Joy (Mammootty), a Pala based planter has been living a blissful life with his wife Ancy (Reenu Mathews) and their two kids. Until, Sunny (Mukesh), his best friend asks him for a favor. On Sunny's behest, Joy and Ancy agree to offer refuge to a young couple that has eloped from Delhi. When Samkutty (Ahmed Siddique) and Annie (Akanksha Puri) arrive, Joy is tremendously excited at having grabbed the opportunity to watch a real life romance in action.


The novelette 'Praise the Lord', as interesting as the insights that it provides, does not have the prerequisites of a full length feature film. At best, it could have been transformed into a sweet short film, with the messages in it delivered crunchy and crisp.


The film does have a few pleasant moments, but they are simply not enough to be stretched out into more than a couple of hours. Which is why, the initial build-up takes longer than usual in the film, and the end looks all too abrupt.


Joy is pictured as a man in his forties, who has perhaps stuck to the conventionalities that are expected of him as a devoted husband, who never ever has crossed those border lines of decorum. We get to see him trying hard to have a few private moments with his wife during daytime, and his Goa escapade further accentuates this fact.

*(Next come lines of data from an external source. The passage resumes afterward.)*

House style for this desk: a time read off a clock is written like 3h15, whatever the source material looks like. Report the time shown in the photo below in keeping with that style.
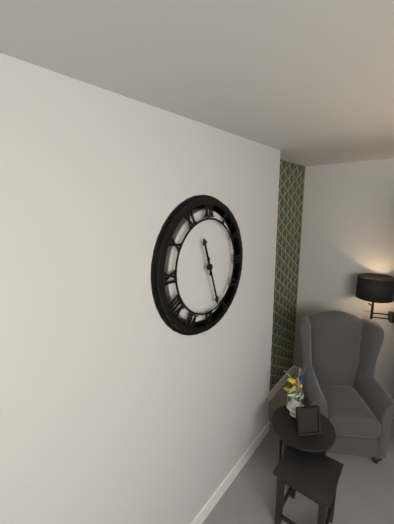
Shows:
11h27
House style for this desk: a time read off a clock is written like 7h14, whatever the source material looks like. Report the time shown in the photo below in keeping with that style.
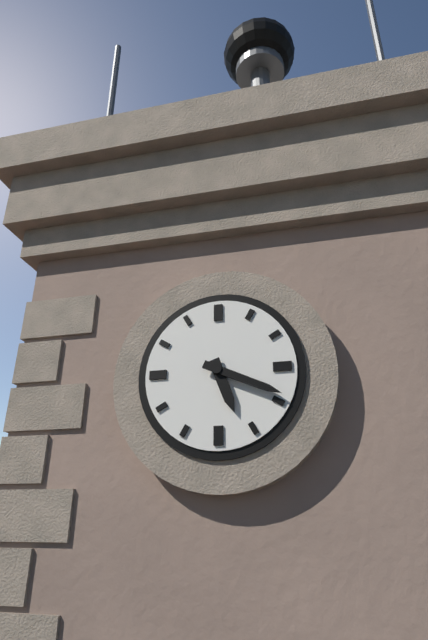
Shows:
5h19
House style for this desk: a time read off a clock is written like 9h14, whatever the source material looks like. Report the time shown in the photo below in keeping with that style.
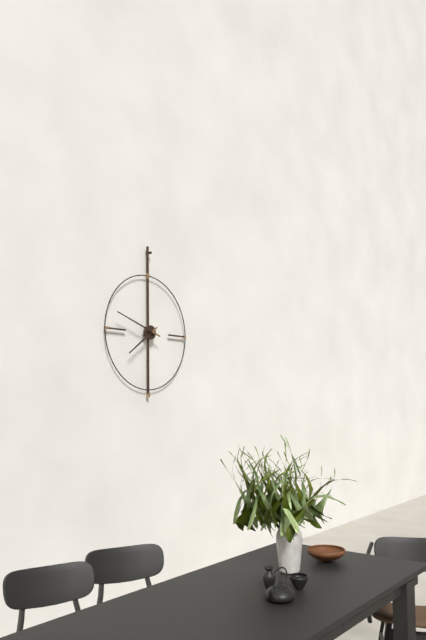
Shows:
7h48
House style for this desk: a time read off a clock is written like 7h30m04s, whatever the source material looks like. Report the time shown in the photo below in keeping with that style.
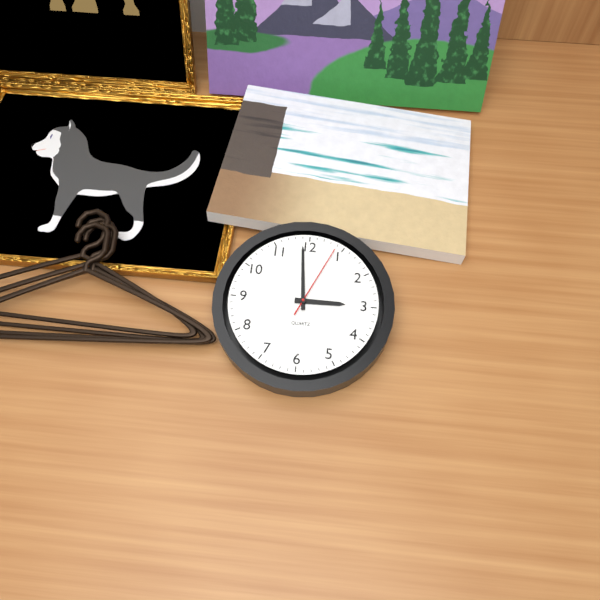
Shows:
2h59m04s
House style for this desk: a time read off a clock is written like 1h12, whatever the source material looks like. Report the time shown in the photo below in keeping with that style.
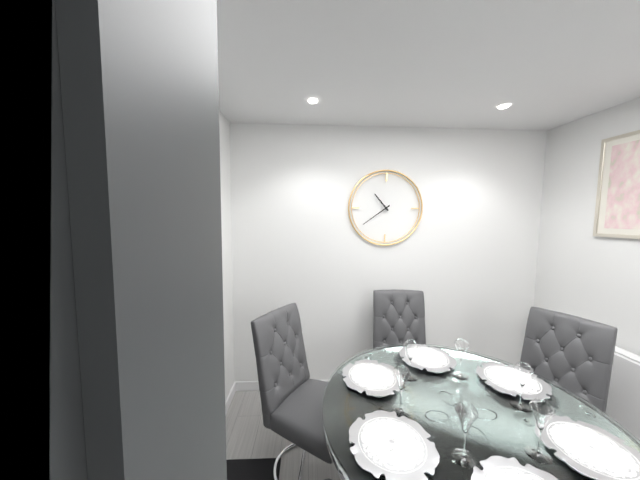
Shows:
10h39
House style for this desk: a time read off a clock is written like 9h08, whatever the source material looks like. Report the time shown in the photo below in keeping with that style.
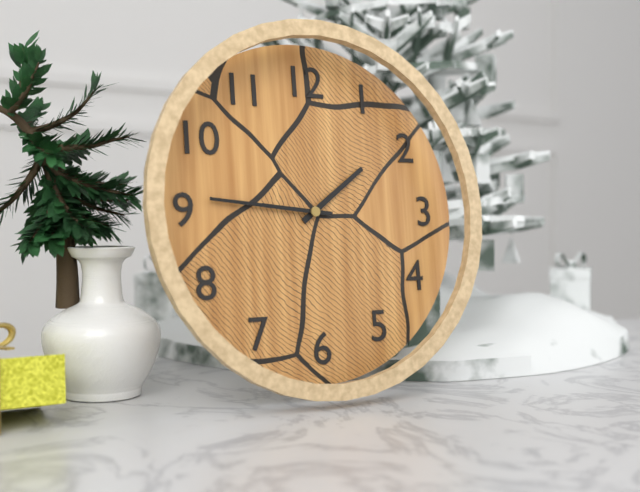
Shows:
1h46
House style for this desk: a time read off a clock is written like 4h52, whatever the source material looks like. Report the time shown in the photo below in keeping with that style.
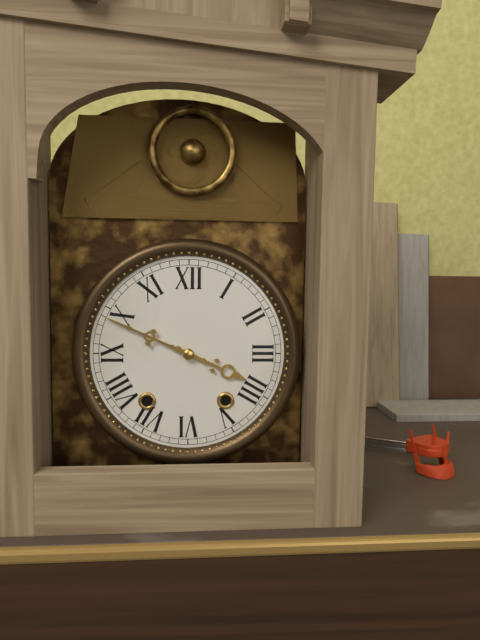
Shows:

'Praise the Lord' holds no surprises for the viewer, and even for those of you who have not actually gone through the literary work, the denouement should remain as obvious and clear as in broad daylight. Which reemphasizes the fact that it would always remain better in print.


All said and done, it should also be stated that 'Praise the Lord' is never a boring film; in fact, dull moments are indeed rare. However, it does lack that very special verve that makes you reach out to the characters in a film, which is why, it does not leave a lasting impression on the viewer's mind.


As funny as it may sound, Joy finds himself in a quandary aka the friends in the much lauded Tamil film 'Nadodigal'. The striking similarity in the theme that lies at the core of these works of art is plain apparent. The guardians of love, in both these cases, are left appalled as the love birds throw open the gates of their prison and fly away to glory, albeit in opposite directions.


Mammootty is adorable as Joy, and shares an amazing screen chemistry with Reenu Mathews. This is their second film after 'Emmanuel', and they do make a real good on-screen pair. Ahmed Siddique and Akanksha Puri offer a study in contrast with their respective portrayals of the young ones in love, and are up to the mark.


Shibu Gangadharan's 'Praise the Lord' is doubtlessly devoted to its material, and yet remains a lumbering affair. Almost inexplicably, it struggles to blow life into a few charming characters that had appeared so lively on print, and which surprisingly come across as bloated on screen.